In these circumstances, adrenalin pours into the blood, the heart beats faster, blood is transferred from skin to muscles and brain, blood pressure increases, red blood cell production increases, coagulation time decreases, digestion and food storage stops, salivation is restrained, the rectum and bladder do not empty as easily as under normal conditions, stored carbohydrates come out of the liver and flood the blood with sugars, respiratory rate increases dramatically, temperature-regulating mechanisms are activated, hair stands on end, and there is profuse panting.

But out-and-out fighting, though it may lead to victory, may also lead to injury or death. So dogs threaten first, to avoid such a cost. If it can be known who will win the fight before the fight occurs, then no blood needs to be shed, leading them to ritualized combat. Physical violence is only a last resort. But the rituals and physical cues must be true indicators of one's ability to fight or else cheaters could win as well. (Which, by the way, is why humans are much better verbal liars than physical liars, yet strangely we still rely on verbal cues.)

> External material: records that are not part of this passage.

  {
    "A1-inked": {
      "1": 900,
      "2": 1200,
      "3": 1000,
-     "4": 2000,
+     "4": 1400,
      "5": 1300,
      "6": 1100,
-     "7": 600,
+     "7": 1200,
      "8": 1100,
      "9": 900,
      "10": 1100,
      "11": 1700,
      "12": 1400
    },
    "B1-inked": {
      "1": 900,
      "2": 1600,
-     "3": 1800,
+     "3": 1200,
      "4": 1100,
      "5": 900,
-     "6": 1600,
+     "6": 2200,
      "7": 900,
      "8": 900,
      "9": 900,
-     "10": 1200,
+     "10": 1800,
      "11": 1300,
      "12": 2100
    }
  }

Another problem is that the parasympathetic system battles for control as well. This results in a series of aggressive intention movements and desperate counteractions of flight, resulting in dashing forward, pulling back, crouching, sneering, staring, etc. In the end, these are elaborated into threat rituals and combat dances. Tail wagging is often associated with this internal conflict. Just because a dog is wagging its tail, doesn't mean it is friendly or won't bite. It shows that there is an internal battle going on in its mind - with fear, flight, fight, friendliness, or submission vying against one another for control.

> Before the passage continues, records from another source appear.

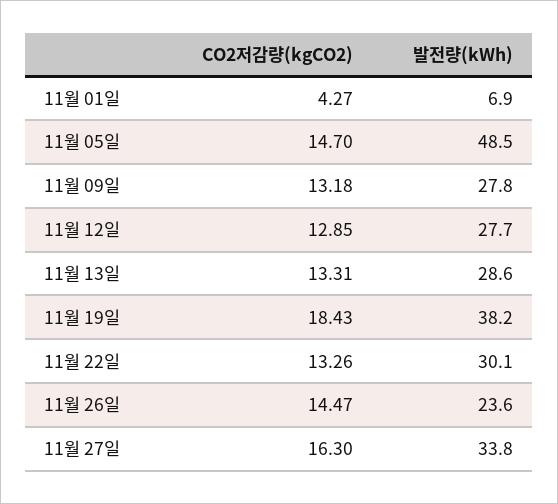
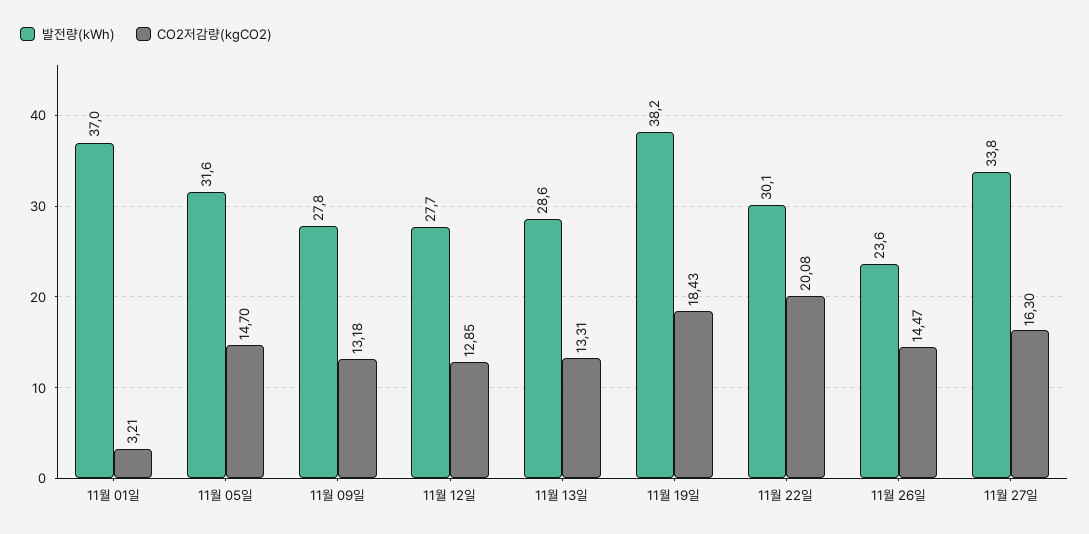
  {
    "CO2저감량(kgCO2)": {
-     "11월 01일": 4.27,
+     "11월 01일": 3.21,
      "11월 05일": 14.7,
      "11월 09일": 13.18,
      "11월 12일": 12.85,
      "11월 13일": 13.31,
      "11월 19일": 18.43,
-     "11월 22일": 13.26,
+     "11월 22일": 20.08,
      "11월 26일": 14.47,
      "11월 27일": 16.3
    },
    "발전량(kWh)": {
-     "11월 01일": 6.9,
+     "11월 01일": 37,
-     "11월 05일": 48.5,
+     "11월 05일": 31.6,
      "11월 09일": 27.8,
      "11월 12일": 27.7,
      "11월 13일": 28.6,
      "11월 19일": 38.2,
      "11월 22일": 30.1,
      "11월 26일": 23.6,
      "11월 27일": 33.8
    }
  }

This also produces some side-effects, behaviors that are not fitting of either. These are called displacement activities. The animal can't fully do either so it vents its feelings in some other way. Feeding movements, self-preening, sleep and yawning. Canines have elaborated some of these signals so much that they have now become threat indicators and are very showy.

There are other activities which are displayed that are called redirected activities - this is why your dog turns to the other dog and bites it. The levels of aggression have built up so far that they must be released or reduced and if the dog wants to avoid a direct confrontation with the opponent that he is still uncertain whether he can beat or not, he needs to release it in some other manner. Your other dog just happens to be the punching bag. Chimps mangle branches when faced with this confict. Humans do the same thing - we pound our fists on the table or throw a vase and break it instead of striking our spouse (which we don't know the consequences of).

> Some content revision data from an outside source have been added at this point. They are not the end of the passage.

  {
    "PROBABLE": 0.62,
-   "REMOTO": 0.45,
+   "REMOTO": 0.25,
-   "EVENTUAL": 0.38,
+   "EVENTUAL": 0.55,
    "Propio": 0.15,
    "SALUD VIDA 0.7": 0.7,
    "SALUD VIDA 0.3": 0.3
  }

In the end, the main goal for the loser is to remove himself (but not always physically possible) so it must signal to the other animal that it is no longer a threat, resulting in submissive displays. The dog can do one of two things - 1) switch off aggressive signals or 2) switch to other non-aggressive positive signals. Dogs display them in the following ways:

1) gross inactivity, stopping movement, cowering, crouching, facing away, offer vulnerable areas (like rolling over and displaying the genitals - dogs don't roll over for you to get their tummies scratched. They are showing submission to you.)

2) adopt juvenile food-begging behavior (which is why dogs lick you in the face {particularly the mouth, adoption of a female sexual posture, arouse mood to groom or be groomed.

Hope this helps you understand aggressive encounters between your dogs, between your dogs and other dogs, or between your dogs and human strangers.